David gradually loses his superhuman powers due to the influence of an unknown enemy, and all of the other superheroes (including, strangely, Snoopy) retire, disappear, or die. It is later revealed that this is a plot made by the alien elf Pxyzsyzygy (Mr. Mxyzptlk by way of Howard Hughes) to kill all heroes.

David's powers gradually return, years later, in the midst of a mid-life crisis, and as criminals swarm Manhattan.

The loss of David's powers is discovered to be because his enemies—unsure of his secret identity—have introduced minute amounts of Cronkite into many common products, as well as the water supply. The return of his powers is later revealed to be a CIA-sponsored attempt to lure Brinkley out of retirement so that they can assassinate him as required by a nuclear disarmament treaty with the USSR.

With the assistance of the institutionalized Captain Mantra (Captain Marvel) and a grown-up, flamboyantly gay Peter Pan, David relearns how to use his powers and ultimately defeats his enemies: gigolo "Stretch" O'Toole, aka Elastic Man (Plastic Man); the incest-born Demoniac (reminiscent of Captain Marvel, Jr. and Black Adam); and the millionaire Powell Pugh, a.k.a. the alien elf Pxyzsyzygy (Mr. Mxyzptlk by way of Howard Hughes).

==Characters==
- David Brinkley/Rodney, the main character. A Superman analog from Cronk, he is married and has two beautiful blonde children. By the end he has another child, a son, with his blue hair (and possibly some of his powers).
- Billy Button, aka Captain Mantra, is an ex-superhero who claims to be crazy. Like Captain Marvel he becomes a superhero after saying a magic word. In Button's case the word is "tomato-herring."
- Mary Button, aka Mary Mantra, is an analog for Mary Marvel died before the story begins after being run over by a train. She and her brother, Billy, had a child (Near the end of the book, she is revealed to be a head angel in heaven).
- Peter Pan is now older and homosexual, and gave Rodney some tips on flying.
- Demoniac, a villain who is the product of incest between Mary and Captain Mantra. He is a mix of Captain Marvel, Jr. and Black Adam.
- Elastic Man is an analog for Plastic Man, and serves as a villain for the series.
- Pxyzsyzygy is an analog for Mxyzptlk.
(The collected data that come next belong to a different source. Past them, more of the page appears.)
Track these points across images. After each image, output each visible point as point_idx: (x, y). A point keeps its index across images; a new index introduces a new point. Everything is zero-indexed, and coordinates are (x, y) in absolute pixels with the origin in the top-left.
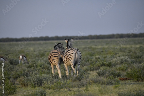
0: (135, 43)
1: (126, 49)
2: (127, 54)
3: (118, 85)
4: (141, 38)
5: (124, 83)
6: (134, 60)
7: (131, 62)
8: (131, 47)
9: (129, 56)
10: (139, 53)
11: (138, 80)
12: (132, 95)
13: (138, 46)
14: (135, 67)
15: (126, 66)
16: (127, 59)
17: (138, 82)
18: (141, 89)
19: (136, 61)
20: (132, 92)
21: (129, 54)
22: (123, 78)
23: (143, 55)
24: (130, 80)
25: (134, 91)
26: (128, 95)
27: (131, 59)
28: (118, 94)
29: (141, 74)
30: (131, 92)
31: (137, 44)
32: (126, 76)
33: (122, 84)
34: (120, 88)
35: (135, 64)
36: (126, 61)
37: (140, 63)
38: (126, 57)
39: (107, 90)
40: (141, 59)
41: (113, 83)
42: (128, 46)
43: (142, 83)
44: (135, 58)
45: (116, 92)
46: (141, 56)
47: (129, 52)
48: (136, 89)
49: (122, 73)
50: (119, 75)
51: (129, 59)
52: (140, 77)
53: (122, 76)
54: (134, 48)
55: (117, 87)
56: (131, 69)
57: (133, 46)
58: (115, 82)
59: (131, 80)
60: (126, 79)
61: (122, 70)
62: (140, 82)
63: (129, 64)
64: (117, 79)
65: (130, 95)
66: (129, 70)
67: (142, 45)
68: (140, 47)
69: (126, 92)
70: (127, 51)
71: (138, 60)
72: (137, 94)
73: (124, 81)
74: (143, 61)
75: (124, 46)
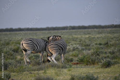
0: (85, 34)
1: (77, 38)
2: (78, 43)
3: (71, 69)
4: (90, 30)
5: (76, 67)
6: (84, 47)
7: (82, 50)
8: (82, 37)
9: (80, 44)
10: (88, 42)
11: (87, 65)
12: (82, 77)
13: (87, 36)
14: (85, 53)
15: (77, 52)
16: (78, 47)
17: (87, 66)
18: (90, 72)
19: (86, 49)
20: (83, 74)
21: (80, 43)
22: (75, 62)
23: (91, 44)
24: (80, 65)
25: (84, 73)
26: (79, 76)
27: (81, 47)
28: (71, 76)
29: (90, 59)
30: (81, 75)
31: (86, 35)
32: (78, 61)
33: (74, 68)
34: (72, 71)
35: (85, 51)
36: (77, 48)
37: (89, 51)
38: (78, 46)
39: (62, 73)
40: (90, 47)
41: (66, 67)
42: (79, 36)
43: (90, 66)
44: (85, 46)
45: (69, 75)
46: (90, 45)
47: (80, 41)
48: (85, 72)
49: (74, 59)
50: (72, 60)
51: (80, 47)
52: (89, 62)
53: (74, 61)
54: (84, 38)
55: (69, 70)
56: (81, 55)
57: (83, 36)
58: (68, 66)
59: (82, 65)
60: (78, 63)
61: (74, 56)
62: (89, 66)
63: (80, 51)
64: (70, 63)
65: (81, 77)
66: (80, 56)
67: (90, 36)
68: (89, 37)
69: (78, 75)
70: (79, 41)
71: (88, 47)
72: (86, 76)
73: (75, 65)
74: (91, 48)
75: (76, 36)
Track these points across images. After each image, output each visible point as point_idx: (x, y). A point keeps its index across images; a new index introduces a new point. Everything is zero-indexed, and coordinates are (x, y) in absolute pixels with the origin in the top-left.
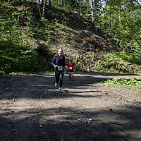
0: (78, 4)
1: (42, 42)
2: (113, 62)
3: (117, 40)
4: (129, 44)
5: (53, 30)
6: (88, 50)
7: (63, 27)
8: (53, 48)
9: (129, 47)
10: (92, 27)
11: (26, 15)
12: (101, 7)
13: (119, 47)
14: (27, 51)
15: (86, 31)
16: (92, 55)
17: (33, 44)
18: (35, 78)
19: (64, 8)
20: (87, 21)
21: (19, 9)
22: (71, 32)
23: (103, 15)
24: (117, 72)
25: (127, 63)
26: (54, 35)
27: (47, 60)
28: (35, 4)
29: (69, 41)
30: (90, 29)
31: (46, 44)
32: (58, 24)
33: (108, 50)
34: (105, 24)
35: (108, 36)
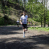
0: (18, 1)
1: (6, 15)
2: (31, 21)
3: (32, 14)
4: (36, 15)
5: (9, 10)
7: (13, 9)
8: (10, 17)
9: (36, 16)
10: (23, 9)
12: (26, 2)
17: (3, 15)
19: (13, 3)
20: (21, 7)
22: (16, 11)
23: (27, 5)
25: (35, 22)
26: (10, 12)
28: (3, 1)
29: (15, 14)
31: (7, 15)
32: (11, 8)
33: (29, 17)
34: (27, 8)
35: (29, 12)
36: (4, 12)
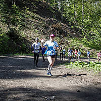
1: (13, 27)
2: (76, 47)
3: (80, 28)
4: (90, 32)
5: (23, 16)
7: (32, 14)
8: (23, 33)
9: (90, 34)
10: (58, 16)
13: (82, 34)
15: (53, 19)
16: (57, 40)
18: (6, 60)
20: (53, 10)
22: (40, 19)
23: (68, 5)
26: (24, 21)
27: (17, 44)
29: (37, 27)
30: (56, 17)
31: (17, 29)
32: (27, 12)
34: (69, 13)
35: (72, 24)
36: (8, 22)
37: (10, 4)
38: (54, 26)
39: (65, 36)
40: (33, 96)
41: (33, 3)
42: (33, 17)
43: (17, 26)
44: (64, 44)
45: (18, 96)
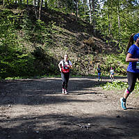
0: (76, 5)
1: (39, 45)
2: (113, 65)
3: (117, 42)
5: (49, 32)
6: (87, 53)
7: (60, 29)
8: (51, 52)
10: (90, 29)
11: (22, 18)
12: (99, 8)
13: (119, 49)
14: (24, 55)
15: (84, 34)
16: (90, 57)
17: (30, 48)
20: (84, 23)
21: (15, 12)
22: (69, 34)
23: (101, 16)
24: (117, 75)
26: (51, 38)
27: (45, 64)
28: (31, 6)
29: (66, 44)
30: (88, 31)
31: (43, 47)
32: (54, 27)
33: (107, 53)
34: (103, 26)
35: (107, 38)
36: (33, 40)
37: (34, 20)
38: (86, 41)
39: (100, 52)
40: (65, 124)
41: (60, 17)
42: (61, 32)
43: (43, 44)
44: (98, 62)
45: (48, 124)
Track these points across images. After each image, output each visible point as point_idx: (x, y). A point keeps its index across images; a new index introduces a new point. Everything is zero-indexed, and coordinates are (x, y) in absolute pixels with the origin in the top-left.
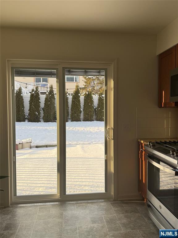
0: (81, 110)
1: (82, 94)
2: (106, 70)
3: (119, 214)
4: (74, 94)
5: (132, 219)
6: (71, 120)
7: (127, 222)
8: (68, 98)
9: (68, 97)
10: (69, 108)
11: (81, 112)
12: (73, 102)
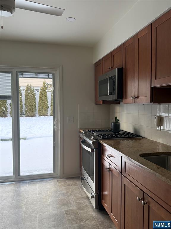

He serves as the main villain for the story.

==Influence==
Grant Morrison wrote an article in Speakeasy #111 and "[i]n the span of a few paragraphs, Morrison implies that Alan Moore stole the plots for 'Marvelman,' 'Watchmen,' and 'Superman: Whatever Happened to the Man of Tomorrow?' from Robert Mayer's relatively obscure novel." When asked about the influence of Superfolks, Moore said that he had read it at some point before writing Marvelman but that "it was by no means the only influence, or even a major influence upon me output.[sic]" suggesting "I’d still say that Harvey Kurtzman’s Superduperman probably had the preliminary influence, but I do remember Superfolks and finding some bits of it in that same sort of vein."

According to Kurt Busiek, "Superfolks was a revelation, over time changing my outlook on both superheroes and on writing, and making it possible for me to write Marvels, Astro City, Superman: Secret Identity and more."